We can use this to measure the blast radius impact for a routing protocol and see how it changes as the topology grows.
In our example, each link observes two withdraws. This gives us a Blast Radius score of 12.
Topo Distance | 1 | 2 | 3 |
---|---|---|---|
Packets Injected | 2 | 2 | 2 |
Blast Radius score: 1x2 + 2x2 + 3x2 = 12
State Rounds
One problem with just counting aggregate packet counts is that it doesn’t provide insight into how much back and forth happens as part of the convergence event. State Rounds try to capture these waves of packets transmitted as part of a convergence event. First, it builds a Node State timeline, a timeline of packets sent or received by each node during the failure event. An arrow represents the packets being sent from one node to another node.
Below is the Node-state timeline for our topology. The horizontal axis is the timeline, the vertical axis is the fabric nodes, and the arrows represent the packets being sent from one node to another.
From the above Node-State timeline, it builds a Node state graph G, in which the edge captures how the Nodes transition between states. In the Node-State timeline, We can see how Node 111(spine_1_1_1) sends the packet to tof_1_2_1, which then sends the withdraw back to spine_1_1_1. This is also represented in the Node-State graph. From the Node-State graph, we can count the maximum number of edges, which is 4. This tells us that the convergence event takes four rounds to complete. This is fascinating, as graph depth gives us a metric for the number of waves it takes for a protocol in a given topology to converge. The number of vertices in the graph indicates the overall amount of state changes induced by an event.
I think this is super useful as we can measure flooding events in topology, the impact of any flooding improvements claimed by a protocol, compare various protocols and see how noisy they are, etc.
Protocol Comparisons
Now, let’s do some comparisons. We will use following Fat-Tree topology sizes : (2,2,1), (2,2,2), (3,3,1),(3,3,3),(4,4,1) and (4,4,2) with FRRs implementation of BGP, IS-IS, and Openfabric. A single-leaf device is used for the failure test. We should expect OpenFabric to perform better than vanilla IS-IS due to the flooding optimization it contains.
Messaging Load Comparison
The below plot shows the Messaging load (Number of packets induced) due to single leaf device failure.
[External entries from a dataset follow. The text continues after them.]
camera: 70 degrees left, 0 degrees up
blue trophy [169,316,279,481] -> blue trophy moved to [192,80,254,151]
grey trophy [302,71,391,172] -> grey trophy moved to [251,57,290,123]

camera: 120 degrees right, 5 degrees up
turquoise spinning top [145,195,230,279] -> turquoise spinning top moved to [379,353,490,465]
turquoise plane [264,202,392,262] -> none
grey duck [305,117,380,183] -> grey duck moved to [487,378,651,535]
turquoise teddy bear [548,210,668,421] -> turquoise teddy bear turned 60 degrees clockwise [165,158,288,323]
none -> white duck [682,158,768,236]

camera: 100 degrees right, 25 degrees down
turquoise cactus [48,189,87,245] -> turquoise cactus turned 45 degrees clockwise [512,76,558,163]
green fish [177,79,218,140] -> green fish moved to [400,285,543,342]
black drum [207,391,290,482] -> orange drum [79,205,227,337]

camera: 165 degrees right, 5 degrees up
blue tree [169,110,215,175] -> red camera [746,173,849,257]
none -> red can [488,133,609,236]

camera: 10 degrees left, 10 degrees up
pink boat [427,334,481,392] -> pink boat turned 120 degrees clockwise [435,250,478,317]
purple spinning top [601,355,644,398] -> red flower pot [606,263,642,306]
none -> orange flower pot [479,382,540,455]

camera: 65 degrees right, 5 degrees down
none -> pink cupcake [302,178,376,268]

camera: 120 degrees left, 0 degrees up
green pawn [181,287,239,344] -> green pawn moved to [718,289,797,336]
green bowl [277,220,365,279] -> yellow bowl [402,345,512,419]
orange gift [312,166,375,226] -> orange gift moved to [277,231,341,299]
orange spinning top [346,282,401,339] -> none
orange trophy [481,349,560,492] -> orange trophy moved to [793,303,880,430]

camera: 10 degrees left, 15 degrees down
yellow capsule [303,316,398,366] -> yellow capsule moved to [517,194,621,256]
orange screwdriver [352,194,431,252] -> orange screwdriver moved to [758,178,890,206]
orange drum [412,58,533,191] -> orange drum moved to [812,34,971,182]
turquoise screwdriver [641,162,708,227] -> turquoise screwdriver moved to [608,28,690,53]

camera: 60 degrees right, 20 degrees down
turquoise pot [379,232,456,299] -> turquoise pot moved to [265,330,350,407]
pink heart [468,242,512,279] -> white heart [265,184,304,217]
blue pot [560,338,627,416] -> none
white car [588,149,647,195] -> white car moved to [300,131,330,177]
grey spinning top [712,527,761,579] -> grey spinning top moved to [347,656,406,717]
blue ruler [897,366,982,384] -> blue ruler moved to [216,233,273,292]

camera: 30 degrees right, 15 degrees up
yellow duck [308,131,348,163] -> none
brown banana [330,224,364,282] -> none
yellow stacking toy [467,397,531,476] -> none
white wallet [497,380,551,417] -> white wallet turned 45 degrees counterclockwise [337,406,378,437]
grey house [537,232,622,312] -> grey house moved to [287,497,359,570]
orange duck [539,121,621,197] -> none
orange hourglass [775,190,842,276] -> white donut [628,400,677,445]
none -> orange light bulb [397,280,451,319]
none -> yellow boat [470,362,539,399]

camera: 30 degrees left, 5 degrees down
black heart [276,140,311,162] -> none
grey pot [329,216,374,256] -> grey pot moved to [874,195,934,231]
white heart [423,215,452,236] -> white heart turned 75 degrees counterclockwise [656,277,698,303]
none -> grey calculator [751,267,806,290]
The X-axis contains
the fat-tree type and the number of nodes in that fat tree. For example, a 2_2_2_(10)
is a fat-tree with 10
Nodes.
It is expected that messaging load will increase as the size of the fat tree grows, but you can see how that differs among
various protocols.
Blast Radius Comparison
Amount of State changes Comparison
The below plot shows the total number of state changes observed as part of a failure event. This is the total number of vertexes in the Node-State graph.
State Rounds Comparison
This measures how many cycles of waves and backwashes happened before the network converged. BGP held pretty steady in this regard, and IS-IS/Openfabric was chatty.
Closing thoughts
We looked at how Sibyl introduces metrics that introduce measures for comparing routing protocol implementation on Fat-Trees and allow us to compare various routing protocol implementations. This post only looked at how FRR’s BGP, IS-IS, and Openfabric behave for a few Fat-Tree topologies. But this can be generalized for comparing any vendor’s implementation or expanded to not compare implementation behavior on composite topologies, which may be a collection of fat-trees.
I want to thank Tommaso Caiazzi, for helping me sort out some initial glitches with Sibyl, and many thanks to him and the team for creating Sibyl.